### Excerpt:
^^^^

MY most recent challenge is getting a 60 inch wide format photo quality printer working. I've stored it for 3 years and I'm trying to get it to print again. It'll be printing my project drawings as well as BIG photos, if I can succeed in getting the ink flowing again. 

Charley


----------



## DesertRatTom (Jul 3, 2012)

Best luck I've had with getting ink to flow again was to wet a cloth with rubbing alcohol and daub until I don't get any more ink color, then with a fresh cloth, I go back over the print head, rubbing it somewhat lightly to pull any deeper dried ink out.

If that doesn't work I replace the printhead. I have had less luck doing this with Epson than with HP. From time to time I think about switching to a color laser printer, but that toner is really pricey. I don't count on ink jet printers lasting more than 3 years, less if they aren't in regular use.

Using a brand new laptop today. Will keep it and donate my last win 10 laptop to my senior group. Win 10 doesn't suck, at least not much. I just have to remember it's only on loan from Bill Gates.


----------



## Flipsaw (Mar 11, 2016)

Wow Charley you sure do have your time all taken care of for sure. Hope that you wife does well with her recovery and that you get that printer working without costing you too much. Good luck with all.


----------



## CharleyL (Feb 28, 2009)

I actually have 2 of those wide format printers and they are almost the same model, but one has a sheet flipping assembly on it so it can automatically print both sides of the sheet. I'm trying to get the one without this sheet flipper working first. If I need parts, which I doubt, the other will likely be the source of them. A print shop that owed me money for fixing one of their large presses, gave them to me as partial payment of my bill.

^^^^

### Tasks to carry out:
**a)** Answer these questions from the printer thread:
(i) For how long had the 60 inch wide format printer been stored?
(ii) What does DesertRatTom wet a cloth with to get ink flowing again?
(iii) Why did the print shop give away the two wide format printers?
**b)** Please resume the printer thread, picking up right after its final sentence.
The listing that follows has no connection to the printer thread.

Records from a dataset
^^^^

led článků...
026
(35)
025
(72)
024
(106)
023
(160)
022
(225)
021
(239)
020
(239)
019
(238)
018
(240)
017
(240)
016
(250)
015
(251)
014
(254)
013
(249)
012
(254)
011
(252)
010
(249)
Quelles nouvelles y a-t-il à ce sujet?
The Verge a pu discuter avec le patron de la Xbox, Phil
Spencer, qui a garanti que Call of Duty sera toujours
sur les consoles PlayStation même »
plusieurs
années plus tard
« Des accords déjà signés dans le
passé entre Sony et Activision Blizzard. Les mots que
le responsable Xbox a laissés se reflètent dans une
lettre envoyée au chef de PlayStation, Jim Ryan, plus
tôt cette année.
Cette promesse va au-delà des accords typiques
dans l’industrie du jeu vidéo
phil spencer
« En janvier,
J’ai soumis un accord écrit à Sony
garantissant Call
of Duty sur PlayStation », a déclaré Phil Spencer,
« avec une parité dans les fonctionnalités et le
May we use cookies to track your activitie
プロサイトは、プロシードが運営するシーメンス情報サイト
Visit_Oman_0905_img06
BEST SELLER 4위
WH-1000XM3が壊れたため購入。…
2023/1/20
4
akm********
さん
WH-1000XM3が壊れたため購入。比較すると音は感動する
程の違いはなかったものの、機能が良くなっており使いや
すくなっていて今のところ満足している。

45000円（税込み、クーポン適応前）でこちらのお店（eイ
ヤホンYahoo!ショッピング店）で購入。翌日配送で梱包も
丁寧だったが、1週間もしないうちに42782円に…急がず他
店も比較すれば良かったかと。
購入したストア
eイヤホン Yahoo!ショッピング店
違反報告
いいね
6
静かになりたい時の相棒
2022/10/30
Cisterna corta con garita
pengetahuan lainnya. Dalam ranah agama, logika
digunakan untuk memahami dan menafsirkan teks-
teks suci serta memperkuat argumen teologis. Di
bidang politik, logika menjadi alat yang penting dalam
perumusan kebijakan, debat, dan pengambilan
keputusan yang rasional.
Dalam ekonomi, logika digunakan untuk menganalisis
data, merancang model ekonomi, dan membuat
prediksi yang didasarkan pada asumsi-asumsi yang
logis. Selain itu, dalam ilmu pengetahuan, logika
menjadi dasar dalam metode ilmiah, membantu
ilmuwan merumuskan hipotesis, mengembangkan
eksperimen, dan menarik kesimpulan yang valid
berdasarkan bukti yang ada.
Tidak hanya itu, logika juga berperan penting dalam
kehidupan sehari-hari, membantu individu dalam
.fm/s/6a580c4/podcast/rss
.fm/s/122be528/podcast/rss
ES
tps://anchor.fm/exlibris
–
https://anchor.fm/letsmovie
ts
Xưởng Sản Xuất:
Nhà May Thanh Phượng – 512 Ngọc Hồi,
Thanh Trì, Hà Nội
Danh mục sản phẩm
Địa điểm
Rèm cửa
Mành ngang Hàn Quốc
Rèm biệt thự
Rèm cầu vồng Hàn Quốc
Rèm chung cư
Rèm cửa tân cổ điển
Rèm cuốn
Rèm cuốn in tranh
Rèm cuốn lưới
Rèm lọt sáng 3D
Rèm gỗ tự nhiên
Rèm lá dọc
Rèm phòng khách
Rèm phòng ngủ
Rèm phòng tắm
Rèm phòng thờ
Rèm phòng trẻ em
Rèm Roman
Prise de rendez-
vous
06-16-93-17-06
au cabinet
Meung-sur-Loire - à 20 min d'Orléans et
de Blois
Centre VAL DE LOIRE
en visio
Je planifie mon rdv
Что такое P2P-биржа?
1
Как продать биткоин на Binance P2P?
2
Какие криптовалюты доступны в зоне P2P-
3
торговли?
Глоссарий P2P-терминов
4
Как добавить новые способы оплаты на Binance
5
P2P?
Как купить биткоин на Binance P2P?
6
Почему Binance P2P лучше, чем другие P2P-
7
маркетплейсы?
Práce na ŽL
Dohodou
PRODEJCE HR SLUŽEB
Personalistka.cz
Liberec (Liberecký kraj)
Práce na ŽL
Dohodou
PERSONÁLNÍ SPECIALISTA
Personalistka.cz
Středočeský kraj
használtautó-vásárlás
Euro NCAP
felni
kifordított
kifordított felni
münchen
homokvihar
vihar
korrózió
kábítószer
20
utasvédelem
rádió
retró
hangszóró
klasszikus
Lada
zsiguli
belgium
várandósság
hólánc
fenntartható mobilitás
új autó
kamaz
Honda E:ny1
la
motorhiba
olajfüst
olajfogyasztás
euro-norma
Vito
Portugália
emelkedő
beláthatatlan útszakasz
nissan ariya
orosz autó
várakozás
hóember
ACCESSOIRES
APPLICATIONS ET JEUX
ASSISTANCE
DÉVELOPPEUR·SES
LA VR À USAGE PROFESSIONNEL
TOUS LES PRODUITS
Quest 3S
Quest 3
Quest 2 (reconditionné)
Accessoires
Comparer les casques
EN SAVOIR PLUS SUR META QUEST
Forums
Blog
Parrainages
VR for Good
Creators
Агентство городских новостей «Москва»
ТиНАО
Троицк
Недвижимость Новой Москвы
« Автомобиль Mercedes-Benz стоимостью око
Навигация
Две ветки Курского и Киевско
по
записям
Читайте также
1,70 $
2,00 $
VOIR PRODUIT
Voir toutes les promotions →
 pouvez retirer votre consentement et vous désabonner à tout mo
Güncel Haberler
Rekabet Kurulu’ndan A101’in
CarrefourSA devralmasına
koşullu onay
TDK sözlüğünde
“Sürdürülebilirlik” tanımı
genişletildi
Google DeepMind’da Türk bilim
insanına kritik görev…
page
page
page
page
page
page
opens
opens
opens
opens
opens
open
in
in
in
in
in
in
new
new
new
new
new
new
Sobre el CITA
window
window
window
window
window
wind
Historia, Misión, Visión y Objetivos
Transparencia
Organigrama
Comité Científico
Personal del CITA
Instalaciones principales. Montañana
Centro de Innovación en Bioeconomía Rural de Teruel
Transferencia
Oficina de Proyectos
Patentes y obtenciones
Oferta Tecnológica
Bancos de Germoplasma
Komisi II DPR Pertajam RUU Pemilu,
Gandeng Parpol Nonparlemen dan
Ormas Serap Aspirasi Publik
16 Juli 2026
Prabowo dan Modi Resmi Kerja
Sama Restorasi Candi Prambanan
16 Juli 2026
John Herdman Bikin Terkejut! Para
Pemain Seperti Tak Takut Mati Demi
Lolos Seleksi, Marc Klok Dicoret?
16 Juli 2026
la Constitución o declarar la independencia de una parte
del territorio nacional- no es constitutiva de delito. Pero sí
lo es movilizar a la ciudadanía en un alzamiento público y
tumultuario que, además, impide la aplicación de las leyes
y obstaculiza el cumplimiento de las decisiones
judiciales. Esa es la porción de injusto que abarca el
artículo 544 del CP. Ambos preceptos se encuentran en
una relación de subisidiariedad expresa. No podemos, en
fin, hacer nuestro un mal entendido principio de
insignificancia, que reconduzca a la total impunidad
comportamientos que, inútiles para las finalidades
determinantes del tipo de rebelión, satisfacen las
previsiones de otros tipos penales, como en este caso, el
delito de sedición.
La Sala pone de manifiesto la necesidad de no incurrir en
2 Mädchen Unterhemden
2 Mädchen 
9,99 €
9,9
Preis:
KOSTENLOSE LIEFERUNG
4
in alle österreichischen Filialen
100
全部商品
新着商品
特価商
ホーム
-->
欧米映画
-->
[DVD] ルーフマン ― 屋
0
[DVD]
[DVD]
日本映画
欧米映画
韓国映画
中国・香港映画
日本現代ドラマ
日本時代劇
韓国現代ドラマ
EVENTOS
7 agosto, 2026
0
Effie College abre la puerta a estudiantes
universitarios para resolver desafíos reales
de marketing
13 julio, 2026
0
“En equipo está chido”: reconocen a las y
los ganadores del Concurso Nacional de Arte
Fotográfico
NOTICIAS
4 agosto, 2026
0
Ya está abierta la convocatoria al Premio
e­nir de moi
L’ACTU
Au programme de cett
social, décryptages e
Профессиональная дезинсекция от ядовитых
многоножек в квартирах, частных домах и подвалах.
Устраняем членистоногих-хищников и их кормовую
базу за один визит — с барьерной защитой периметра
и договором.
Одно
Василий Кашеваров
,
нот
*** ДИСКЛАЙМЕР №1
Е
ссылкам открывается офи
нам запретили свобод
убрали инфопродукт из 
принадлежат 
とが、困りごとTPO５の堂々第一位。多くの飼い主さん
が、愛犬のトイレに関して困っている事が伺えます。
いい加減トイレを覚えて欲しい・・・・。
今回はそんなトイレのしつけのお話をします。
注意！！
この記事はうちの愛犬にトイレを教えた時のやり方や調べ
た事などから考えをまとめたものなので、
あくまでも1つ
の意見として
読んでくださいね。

^^^^

### Your written answers:
**a)**
(i) 3 years.
(ii) Rubbing alcohol.
(iii) It owed CharleyL money for fixing one of its large presses, so it gave the printers as partial payment of his bill.

**b)**
I had used the one that I'm trying to get working again for a short time, but then had to put it in storage when I closed my office. These printers are each almost 9' wide and 30" deep, so a lot of floor space is needed for them as well as the support space around them to be able to use them, and being ink jet, they need to be used at least once a week or the ink dries up in the heads. A refill cartridge for just one color is the size of a quart of milk and cost new about $300 each. There are 6 of them, so I'm hoping that I don't need to replace too many. All of them had plenty left when it went into storage. The problems and cost to keep these running is on a whole other level than the smaller ink jet printers that you have connected to your home PC, but oh what wonderful large banners, shop drawings, and life size photos they can print. 

Charley


----------



## DesertRatTom (Jul 3, 2012)

A guy I knew had a good business going around one of those oversized printers. He would contract with a bank or other institution to take local photos and blow them up to very large sizes and mount them for display. A number of restaurants around here do the same thing. He charged a lot for those prints. There are lots of photographers out there who make very little money. Having an oversized printer changes the game entirely. I think hotels and other public buildings would be interested in localized images in large sizes as well. Printing oversize versions of historic photos would another revenue source. To keep that kind of printer operating, you'd need to sell a fair number of images per week. I think it can take most of a working day to print a single picture, including a test strip. 1800 per ink change is some serious money.


----------



## Cherryville Chuck (Sep 28, 2010)

I had a decent home made jig but the issue with it was setting a saw stack back together that matched the original. As Charley pointed out with the Ibox you adjust the jig to your blade stack instead which is much easier and faster and gives better results.


----------



## bfblack (May 2, 2012)

Charlie has given me some incentive to revisit the Incra Ibox jig. I purchased one some time in the past year and did not have a stellar success as shown in the attached photo. I had plenty of (nominal) 1/2" Baltic Birch scraps so I used them for my first test. I like having small boxes around the shop so my efforts did not go to waste. However, my ego was bruised with the quality of the joint plus I consumed a lot of setup time. The work was done on the table saw with a dado blade.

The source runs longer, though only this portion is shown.